What I do is not generating the whole curve, but just like AutoCAD, I give two points with two tangent angles respectively by clicking mouse on the screen. There is no problem if the two tangent angles are vertical, that is 0, 90, 180, 270, 360.see Pic.1

Pic.1 squircle curve with the vertical angle

But if the two tangent angles are not vertical, let's say the first one is 290 degree and the second one 65 is degree, I have no idea how to generate the curve with these information. The Pic.2 is a curve generated by one software use the unvertical tangent angle, as seen from the curve shape, I don't think that is a standard squircle curve, but I still wonder how can I generate a squircle curve with two points and two unvertical tangent angle. If there is anyone who is familiar with this, I hope you can give me some clue about this. and if my description is not clear, please let me know, I will try my best to let you understand.Thank you.

Pic.2 the squircle curve generated by unvertical tangent angle.

1

There are 1 best solutions below

5
On BEST ANSWER

As @Arentio already mentioned it is not possible to produce the second image with the given formula and axes that are rectangular to each other. But what You could do to produce that image is just applying an linear transform (or an affine transform, but you can absorb the "affine part" into $a$ and $b$).

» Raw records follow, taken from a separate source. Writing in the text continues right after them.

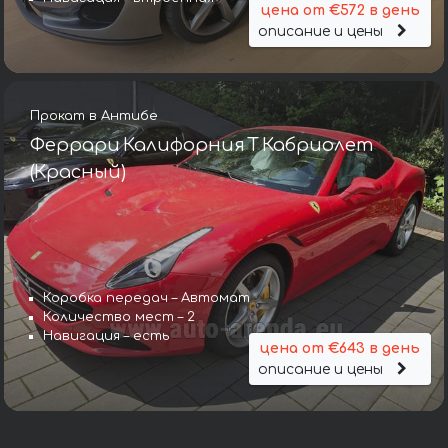
цена от €572 в день
описание и цены
Прокат в Антибе
Феррари Калифорния Т Кабриолет
(Красный)
Коробка передач – Автомат
Количество мест – 2
Навигация – есть
цена от €643 в день
описание и цены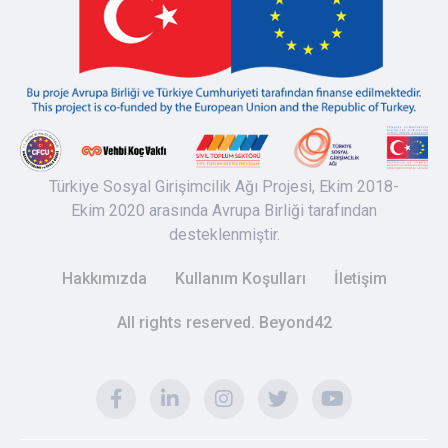
Türkiye Sosyal Girişimcilik Ağı Projesi, Ekim 2018-
Ekim 2020 arasında Avrupa Birliği tarafından
desteklenmiştir.
Hakkımızda
Kullanım Koşulları
İletişim
All rights reserved. Beyond42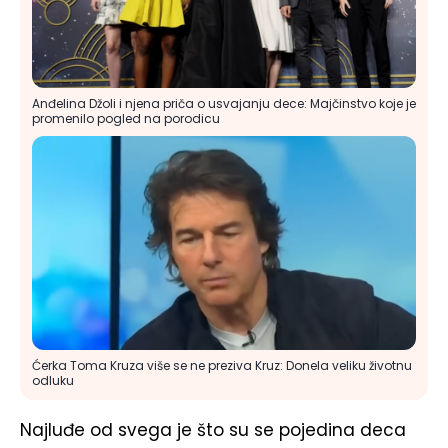
Anđelina Džoli i njena priča o usvajanju dece: Majčinstvo koje je
promenilo pogled na porodicu
Ćerka Toma Kruza više se ne preziva Kruz: Donela veliku životnu
odluku
Najluđe od svega je što su se pojedina deca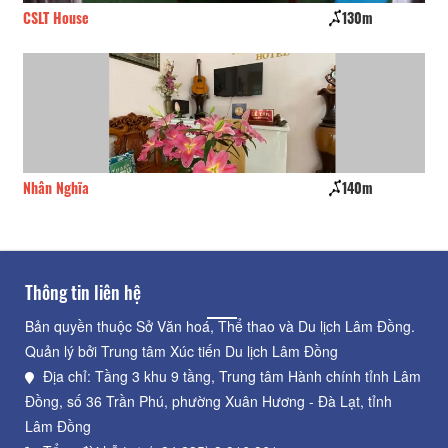
CSLT House
130m
Ki
Nhân Nghĩa
140m
Hồ
Thông tin liên hệ
Bản quyền thuộc Sở Văn hoá, Thể thao và Du lịch Lâm Đồng.
Quản lý bởi Trung tâm Xúc tiến Du lịch Lâm Đồng
Địa chỉ: Tầng 3 khu 9 tầng, Trung tâm Hành chính tỉnh Lâm
Đồng, số 36 Trần Phú, phường Xuân Hương - Đà Lạt, tỉnh
Lâm Đồng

Basically you know the tangents through $A$ and $B$ and you can easily determine their intersection $P$. Without loss of generality we can assume that $P=\vec{0}$. Then we just need to apply the a linear transformation $T$ that maps $\vec{PA}$ to $\vec{PA'}$ and $\vec{PB}$ to $\vec{PB'} $respectively. Then we are back in the "rectangular" case where we already have the means to draw the "squircle".

To map the basis $(\vec{PA},\vec{PB})$ to the cannonical basis we use the transformation matrix $U = (\vec{PA} \mid \vec{PB})$ and similarly to map the basis $(\vec{PA} \mid \vec{PB})$ to the cannonical basis we use the transformation matrix $V= (\vec{PA'} \mid \vec{PB'})$. So we could describe $T$ for the case $P=0$ as $T = UV^{-1}$ or for $P \neq 0 $ as $v \mapsto UV^{-1} (v-P) + P$.

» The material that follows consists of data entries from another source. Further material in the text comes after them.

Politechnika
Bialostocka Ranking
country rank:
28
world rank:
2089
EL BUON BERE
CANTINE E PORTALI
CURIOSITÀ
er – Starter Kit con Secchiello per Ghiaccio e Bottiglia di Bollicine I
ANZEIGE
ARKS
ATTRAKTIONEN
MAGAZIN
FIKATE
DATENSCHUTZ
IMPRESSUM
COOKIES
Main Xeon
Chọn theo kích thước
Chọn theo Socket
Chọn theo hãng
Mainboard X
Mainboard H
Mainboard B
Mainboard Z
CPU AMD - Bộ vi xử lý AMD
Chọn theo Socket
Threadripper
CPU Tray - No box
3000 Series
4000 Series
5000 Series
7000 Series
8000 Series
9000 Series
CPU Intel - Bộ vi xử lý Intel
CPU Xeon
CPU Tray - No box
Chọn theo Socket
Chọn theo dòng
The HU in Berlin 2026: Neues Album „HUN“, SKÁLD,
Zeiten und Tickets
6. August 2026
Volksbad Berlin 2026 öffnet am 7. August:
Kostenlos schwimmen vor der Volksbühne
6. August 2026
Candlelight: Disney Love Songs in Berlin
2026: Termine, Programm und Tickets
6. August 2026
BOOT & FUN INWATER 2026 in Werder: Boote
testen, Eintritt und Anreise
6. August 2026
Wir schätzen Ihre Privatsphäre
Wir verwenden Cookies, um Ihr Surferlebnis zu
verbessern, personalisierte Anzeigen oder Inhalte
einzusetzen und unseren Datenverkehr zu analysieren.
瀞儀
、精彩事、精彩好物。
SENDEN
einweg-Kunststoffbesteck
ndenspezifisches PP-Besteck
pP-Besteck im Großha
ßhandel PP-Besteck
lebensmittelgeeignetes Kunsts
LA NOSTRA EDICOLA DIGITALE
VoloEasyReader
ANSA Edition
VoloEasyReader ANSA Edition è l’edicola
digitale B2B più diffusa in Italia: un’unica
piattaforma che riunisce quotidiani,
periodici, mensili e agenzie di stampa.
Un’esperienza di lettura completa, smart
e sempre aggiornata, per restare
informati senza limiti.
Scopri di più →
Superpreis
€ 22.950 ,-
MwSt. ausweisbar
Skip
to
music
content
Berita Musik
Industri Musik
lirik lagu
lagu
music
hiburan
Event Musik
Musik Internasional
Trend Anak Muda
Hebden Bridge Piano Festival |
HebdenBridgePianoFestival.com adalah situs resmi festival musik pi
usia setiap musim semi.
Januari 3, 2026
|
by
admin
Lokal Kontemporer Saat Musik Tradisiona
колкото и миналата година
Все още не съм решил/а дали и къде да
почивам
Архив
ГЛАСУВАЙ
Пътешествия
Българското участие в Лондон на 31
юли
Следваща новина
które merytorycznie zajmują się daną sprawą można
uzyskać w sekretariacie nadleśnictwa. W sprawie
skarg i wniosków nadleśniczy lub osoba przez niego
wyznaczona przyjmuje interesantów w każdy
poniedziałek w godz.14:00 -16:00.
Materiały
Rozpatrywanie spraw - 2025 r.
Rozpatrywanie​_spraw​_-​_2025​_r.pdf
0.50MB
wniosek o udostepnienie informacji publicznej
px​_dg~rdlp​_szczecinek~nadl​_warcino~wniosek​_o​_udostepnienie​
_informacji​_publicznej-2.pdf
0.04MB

EDIT: I'm gonna make some example calculations based on estimated values for the example above. In the following I omit the vector arrows and omit the transposed sign ()^t too for the sake of simplicity.

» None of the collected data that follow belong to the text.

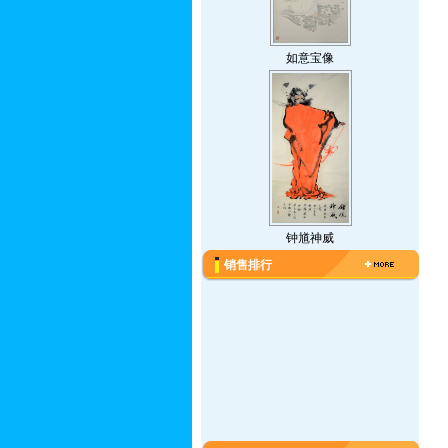
如意宝像
钟馗神威
销售排行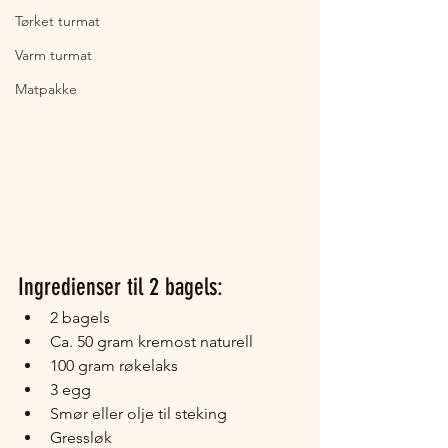
Tørket turmat
Varm turmat
Matpakke
Ingredienser til 2 bagels:
2 bagels
Ca. 50 gram kremost naturell
100 gram røkelaks
3 egg
Smør eller olje til steking
Gressløk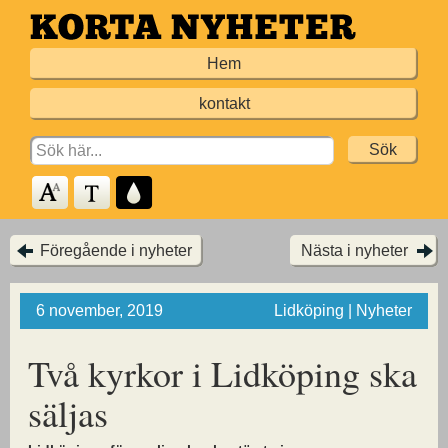
Hoppa
till
Hem
huvudinnehållet
kontakt
Search
for:
Föregående i nyheter
Nästa i nyheter
6 november, 2019
Lidköping | Nyheter
Två kyrkor i Lidköping ska
säljas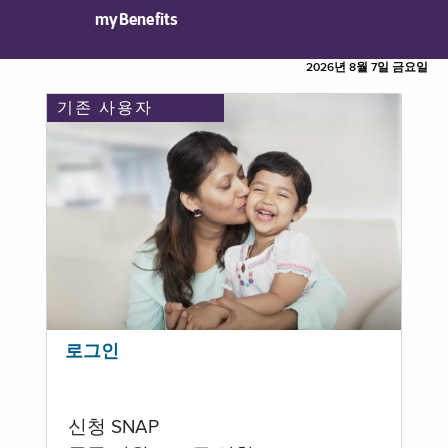
myBenefits
2026년 8월 7일 금요일
기존 사용자
로그인
신청 SNAP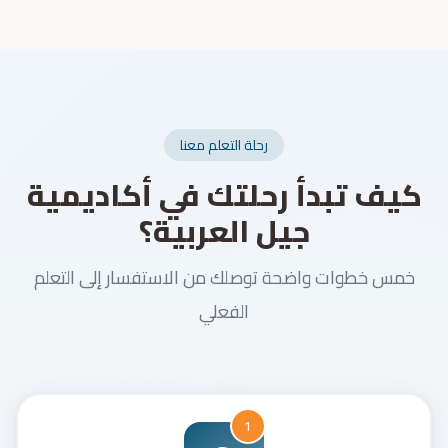
رحلة التعلم معنا
كيف تبدأ رحلتك في أكاديمية
جيل العربية؟
خمس خطوات واضحة توصلك من الاستفسار إلى التعلم
الفعلي
1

$P = 0$, $A = (1,1.5), PB = (-1,2)$. I assume that $A' = \Vert PA \Vert e_1 ,B' = \Vert PB \Vert e_2 $ i.e. $PA' = (1.80,0)$ and $PB' = (0,2.23)$, and so

$U = (PA \mid PB) = \begin{pmatrix} 1 & -1 \\ 1.5 & 2 \end{pmatrix}, V = (PA' \mid PB') = \begin{pmatrix} 1.80 & 0 \\ 0 & 2.23 \end{pmatrix}$

Then $T = UV^{-1} = \begin{pmatrix} 0.55 & -0.44 \\ 0.83 & 0.98\end{pmatrix}$

So in this case we transform the coordinate system with $T$

$$ \begin{pmatrix} r \\ s \end{pmatrix} = T^{-1} \begin{pmatrix} x \\ y \end{pmatrix} = \begin{pmatrix} 1.2019x + 0.4006y \\ -1.0541x+0.7027y \end{pmatrix} $$

Then the squircle in the image above is given by the equation $(r-a)^4+(s-b)^4 = r^4$ for some $a,b$ and $r$.